Сколько прошло времени в этом невыносимом напряжении... Наконец вся банда вышла из КВЧ, и Нина вешает замок.
Вот тебе, бабушка, и Татьянин день.
89
Этап... этап... шелестит в ухе голос Люси... сон... этап... этап... проснитесь, сейчас узнала, куда-то далеко на восток, вы и я в списке, и исчезла как наваждение.
Подъем, бегу к их бараку, а Люся уже бежит навстречу: "Лейтенант передал, все, что он знает, надо ждать".
Только часам к одиннадцати узнали, что действительно начали готовить этап, бедный лейтенант вертится, подойти не может - все и вся на виду, и только к вечеру Альдона сказала: действительно этап на восток, куда пока неизвестно, да какое это теперь имеет значение - катастрофа! Свобода, дом, все эти восстания, протесты, бунты - ерунда, все по-прежнему, я опять теряю связь с домом, я ведь не успела получить ни одного письма, только телеграмма, ни одной посылки. Тетя Варя! Она, может быть, уже выехала сюда, что будет с ней...

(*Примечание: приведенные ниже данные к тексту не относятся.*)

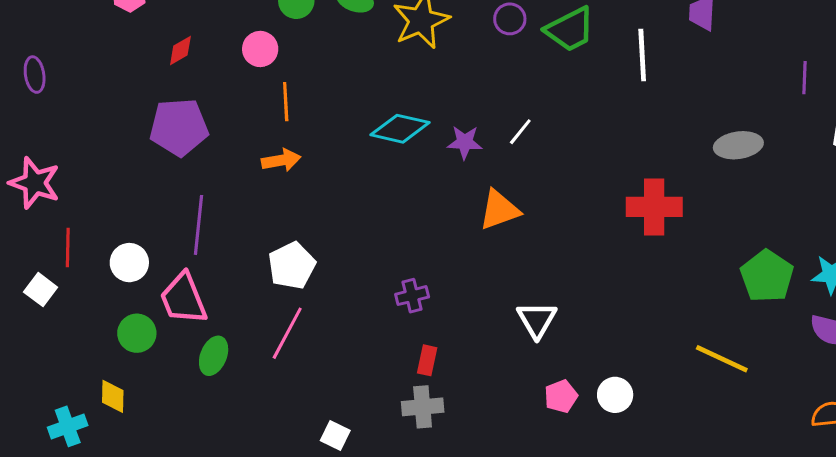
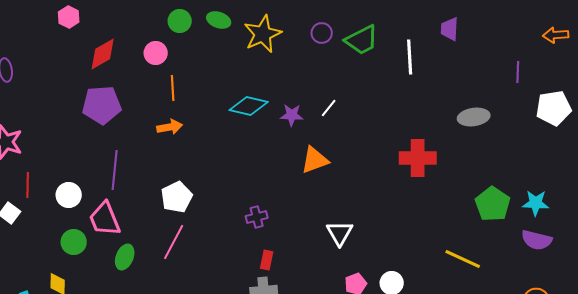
red diamond: (180, 50) -> (103, 54), size x1.6

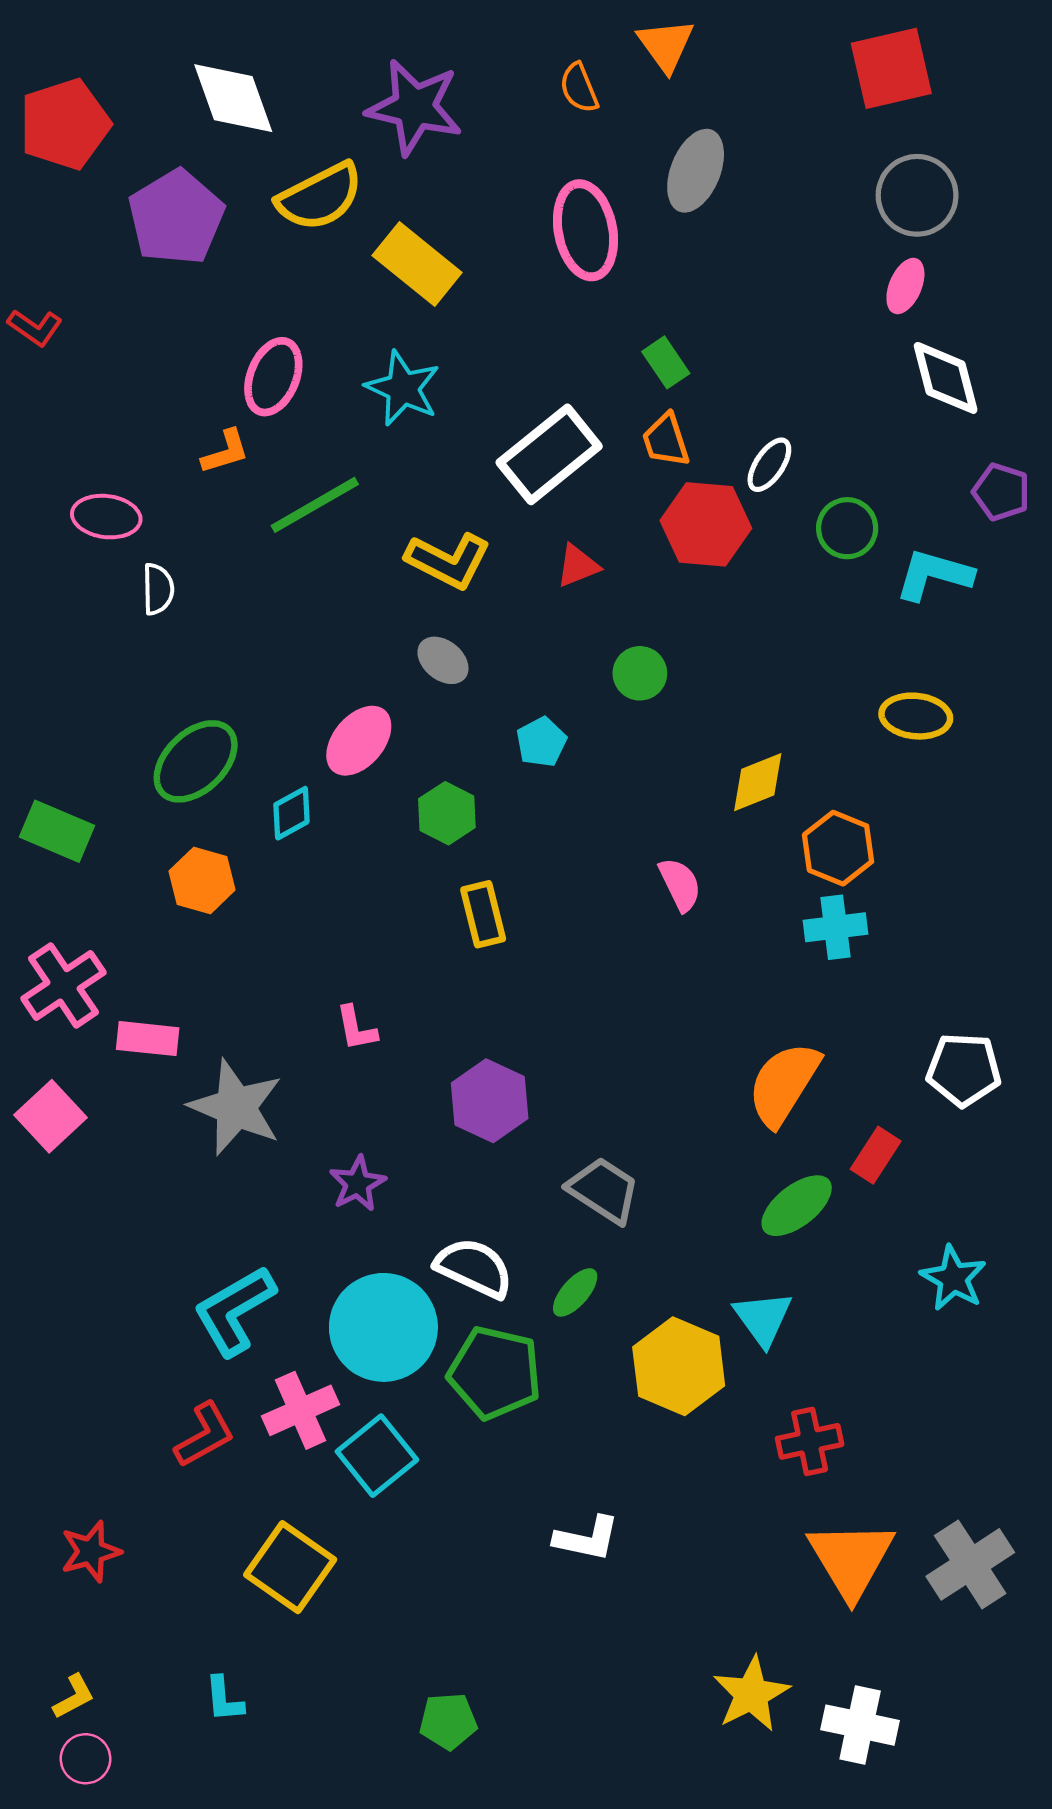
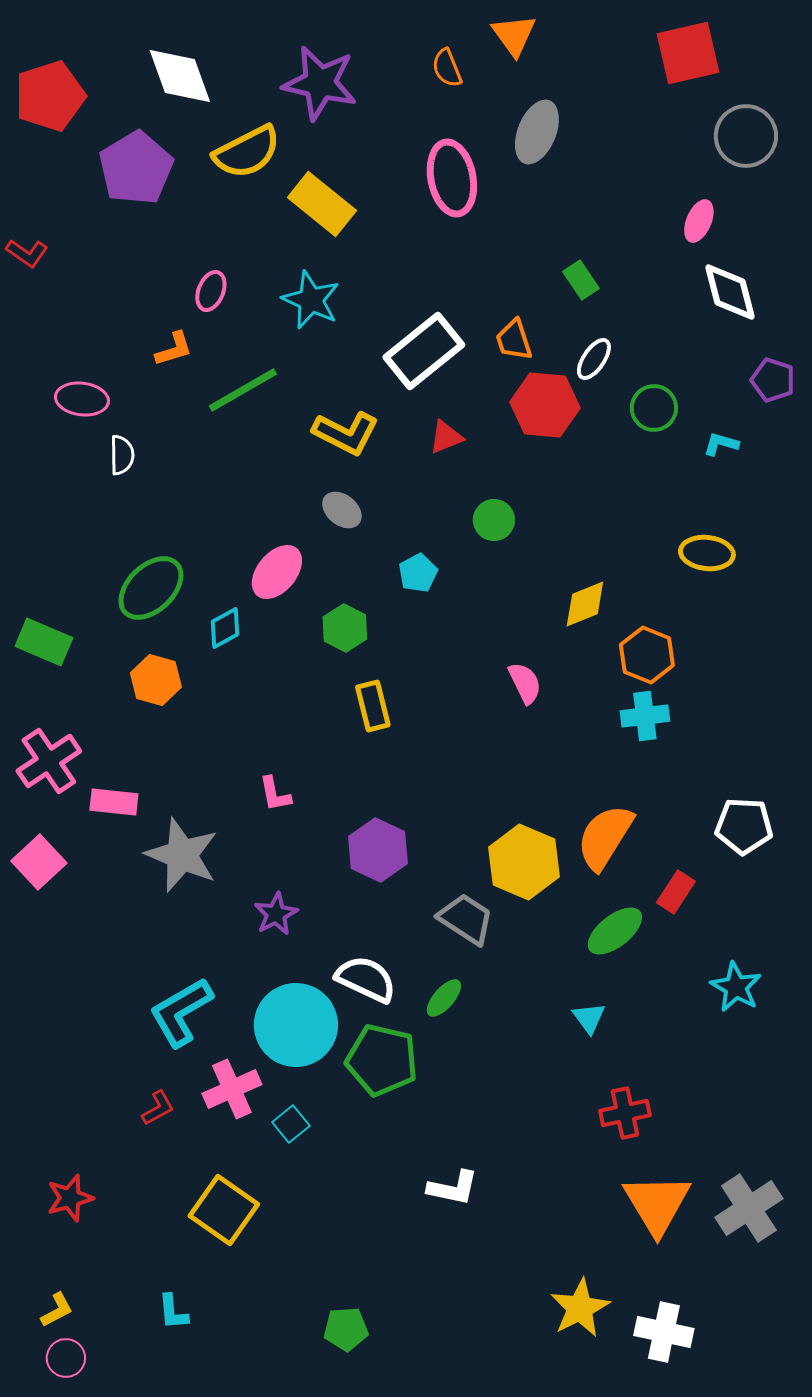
gray circle: (917, 195) -> (746, 136), moved
green rectangle: (666, 362) -> (581, 280), moved
pink ellipse: (273, 377) -> (211, 291), size x0.7
cyan L-shape: (934, 575) -> (721, 444), size x0.6
cyan triangle: (763, 1318) -> (589, 1018), size x0.7
yellow hexagon: (679, 1366) -> (524, 862), moved
red L-shape: (205, 1435) -> (158, 1108), size x0.7
cyan square: (377, 1456) -> (291, 1124), size x0.6

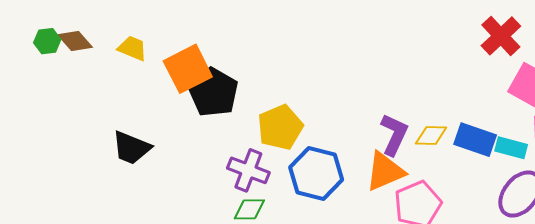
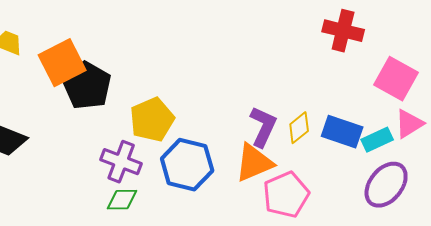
red cross: (501, 36) -> (343, 31), moved, turned -33
yellow diamond: (431, 135) -> (299, 128), turned -40
cyan rectangle: (511, 148) -> (377, 140), turned -40

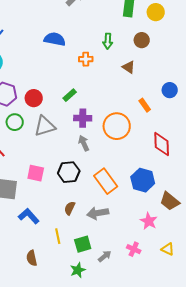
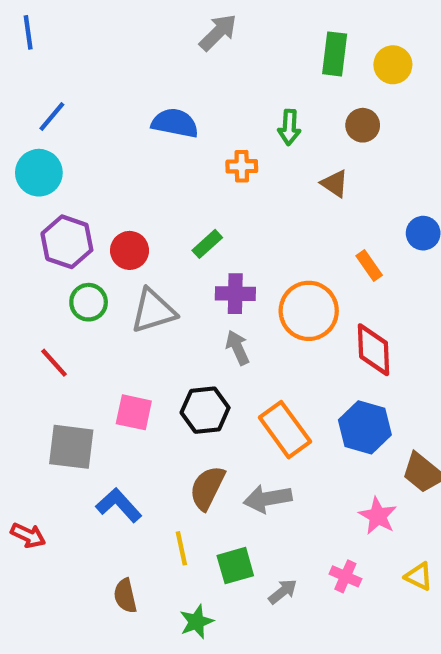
red diamond: (162, 144) -> (373, 350), moved
brown semicircle: (70, 208) -> (207, 488), size x1.5
green star: (78, 270) -> (196, 622), moved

Тетя Варя приехать не успела, мы уже проходим карантин, в этап вывозят всех политических и всех бандитов, нас сюда завезли по ошибке, здесь рядом граница, нам здесь не место, а может быть, испугались налета Сосо, а может быть, а может быть... Тайны Мадридского двора, никто не должен знать, и уж тем более понимать сие, кроме высокого разума, высокого начальства, смертным это не доступно. Проводы с плачем, тяжелым рыданием, разлучают матерей с дочерьми, отцов с сыновьями, с братьями, с сестрами.
Разрешили на дорогу передачи, а мы с Люсей пустые и при воспоминании об этапном хлебе, о селедке и кружке ледяной воды уже становится плохо.
Когда начали строить для вывода за зону, я стала искать глазами лейтенанта, его нет, а он обязан присутствовать, и меня что-то сорвало с места: бегу к его кабинету, вижу в окно, он сидит за столом, закрыв лицо руками, ворвалась, мы обнялись, плачем.